◆ **TO DO**: Where a line in the records below includes "library", pull that line out.

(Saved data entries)

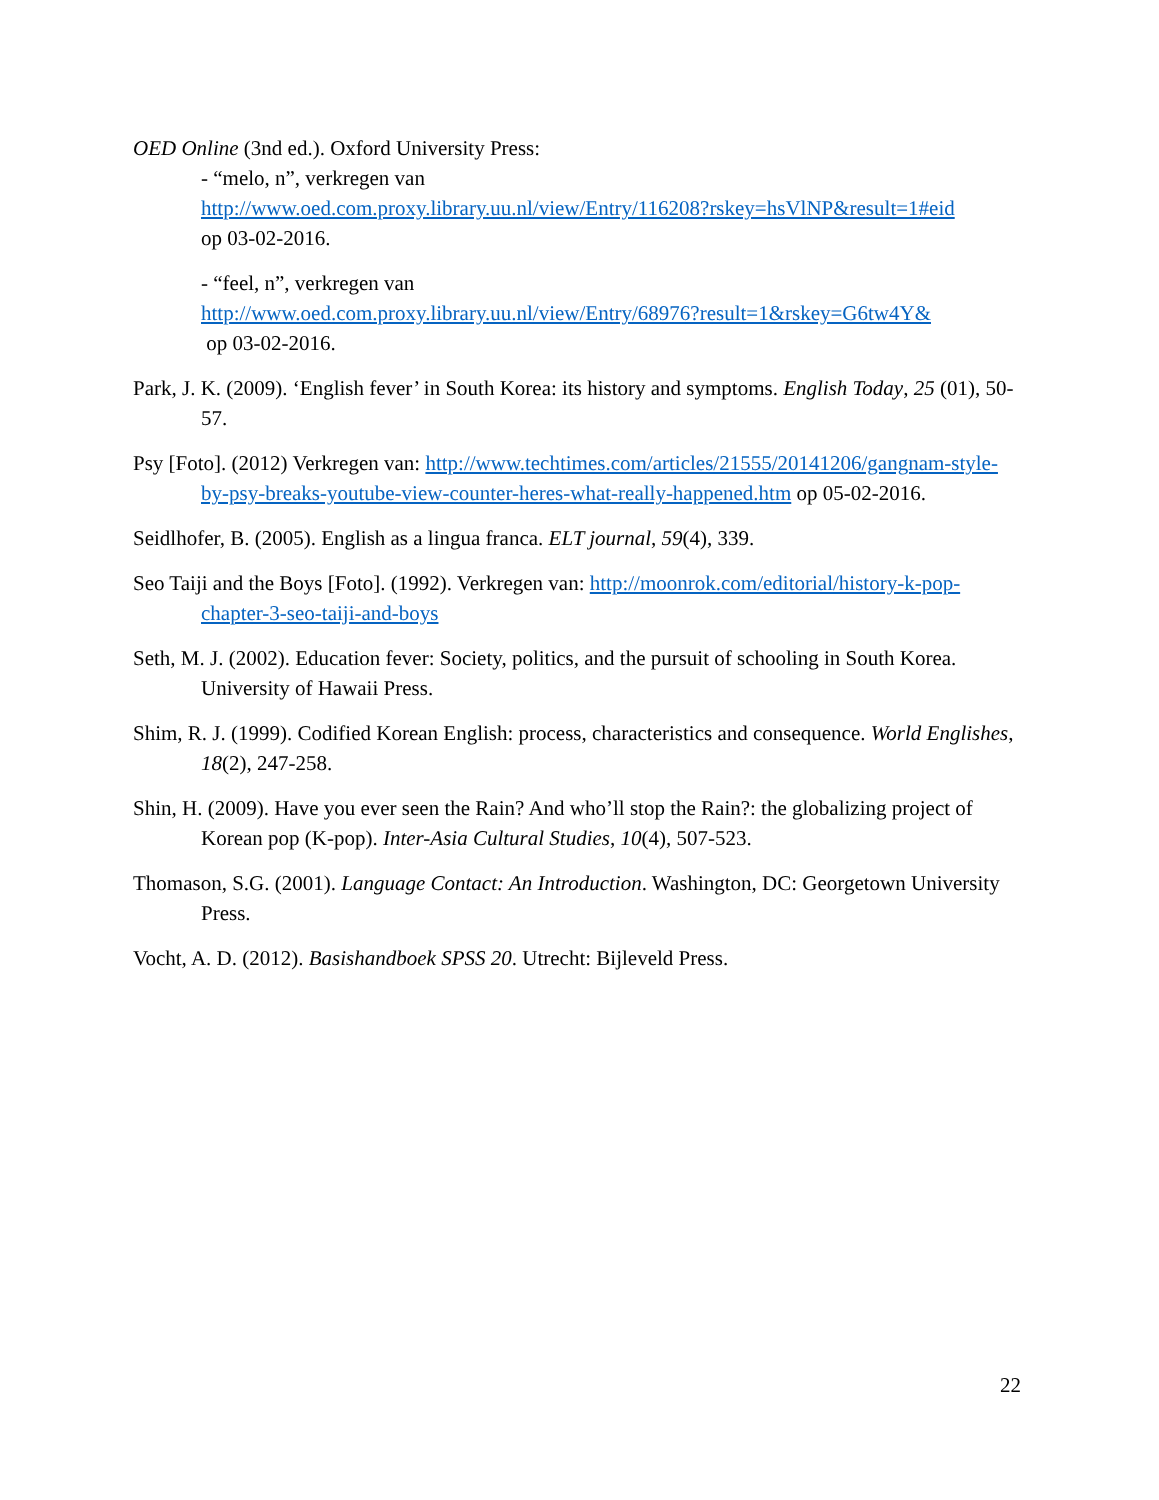OED Online (3nd ed.). Oxford University Press:
- “melo, n”, verkregen van
http://www.oed.com.proxy.library.uu.nl/view/Entry/116208?rskey=hsVlNP&result=1#eid
op 03-02-2016.
- “feel, n”, verkregen van
http://www.oed.com.proxy.library.uu.nl/view/Entry/68976?result=1&rskey=G6tw4Y&
op 03-02-2016.
Park, J. K. (2009). ‘English fever’ in South Korea: its history and symptoms. English Today, 25 (01), 50-57.
Psy [Foto]. (2012) Verkregen van: http://www.techtimes.com/articles/21555/20141206/gangnam-style-by-psy-breaks-youtube-view-counter-heres-what-really-happened.htm op 05-02-2016.
Seidlhofer, B. (2005). English as a lingua franca. ELT journal, 59(4), 339.
Seo Taiji and the Boys [Foto]. (1992). Verkregen van: http://moonrok.com/editorial/history-k-pop-chapter-3-seo-taiji-and-boys
Seth, M. J. (2002). Education fever: Society, politics, and the pursuit of schooling in South Korea. University of Hawaii Press.
Shim, R. J. (1999). Codified Korean English: process, characteristics and consequence. World Englishes, 18(2), 247-258.
Shin, H. (2009). Have you ever seen the Rain? And who’ll stop the Rain?: the globalizing project of Korean pop (K-pop). Inter-Asia Cultural Studies, 10(4), 507-523.
Thomason, S.G. (2001). Language Contact: An Introduction. Washington, DC: Georgetown University Press.
Vocht, A. D. (2012). Basishandboek SPSS 20. Utrecht: Bijleveld Press.
22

◆ **ANSWER BOX**:
http://www.oed.com.proxy.library.uu.nl/view/Entry/116208?rskey=hsVlNP&result=1#eid
http://www.oed.com.proxy.library.uu.nl/view/Entry/68976?result=1&rskey=G6tw4Y&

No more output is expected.